Trecho do texto.
○ ○ ○ ○ ○ ○ ○

Advogado tem direito a prisão em sala de Estado-Maior ou, na sua falta, prisão domiciliar enquanto sua condenação não for definitiva. Ao acolher esses argumentos, o ministro Celso de Mello, do Supremo Tribunal Federal, concedeu liminar em Habeas Corpus ao advogado Ezio Rahal Melilo. A decisão se baseou no artigo 7º da Lei 8.906/94 — Estatuto da Advocacia.

Melilo foi condenado em primeira instância, por fraude ao INSS, a três anos e quatro meses de reclusão em regime fechado. Em novembro de 2004, sua prisão preventiva foi decretada. Com isso, o advogado foi encaminhado para uma cela separada de presos comuns no presídio de Avaí, interior de São Paulo.

O advogado Otávio Augusto Rossi Vieira, que representa Melilo em nome da seccional paulista da OAB, recorreu ao Tribunal Regional Federal da 3ª Região com o argumento de que seu cliente passa por constrangimento ilegal. Isso porque o mandado de prisão não obedeceu ao inciso V, do artigo 7º, da Lei 8.906/94, segundo o qual “são direitos do advogado, não ser recolhido preso, antes de sentença transitada em julgado, senão em sala de Estado Maior, com instalações e comodidades condignas, assim reconhecidas pela OAB, e na sua falta, prisão domiciliar”.

○ ○ ○ ○ ○ ○ ○

Listagem.
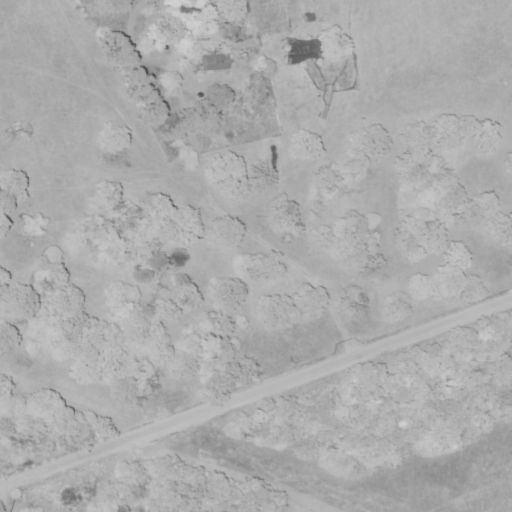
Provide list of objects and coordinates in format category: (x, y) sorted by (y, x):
building: (303, 52)
building: (213, 62)
road: (211, 202)
road: (256, 391)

○ ○ ○ ○ ○ ○ ○

O pedido. Você pode duplicar, na íntegra e sem nenhuma alteração, o trecho sobre o direito do advogado à prisão em sala de Estado-Maior? As linhas não têm nenhum papel aqui.

Saída completa.
Advogado tem direito a prisão em sala de Estado-Maior ou, na sua falta, prisão domiciliar enquanto sua condenação não for definitiva. Ao acolher esses argumentos, o ministro Celso de Mello, do Supremo Tribunal Federal, concedeu liminar em Habeas Corpus ao advogado Ezio Rahal Melilo. A decisão se baseou no artigo 7º da Lei 8.906/94 — Estatuto da Advocacia.

Melilo foi condenado em primeira instância, por fraude ao INSS, a três anos e quatro meses de reclusão em regime fechado. Em novembro de 2004, sua prisão preventiva foi decretada. Com isso, o advogado foi encaminhado para uma cela separada de presos comuns no presídio de Avaí, interior de São Paulo.

O advogado Otávio Augusto Rossi Vieira, que representa Melilo em nome da seccional paulista da OAB, recorreu ao Tribunal Regional Federal da 3ª Região com o argumento de que seu cliente passa por constrangimento ilegal. Isso porque o mandado de prisão não obedeceu ao inciso V, do artigo 7º, da Lei 8.906/94, segundo o qual “são direitos do advogado, não ser recolhido preso, antes de sentença transitada em julgado, senão em sala de Estado Maior, com instalações e comodidades condignas, assim reconhecidas pela OAB, e na sua falta, prisão domiciliar”.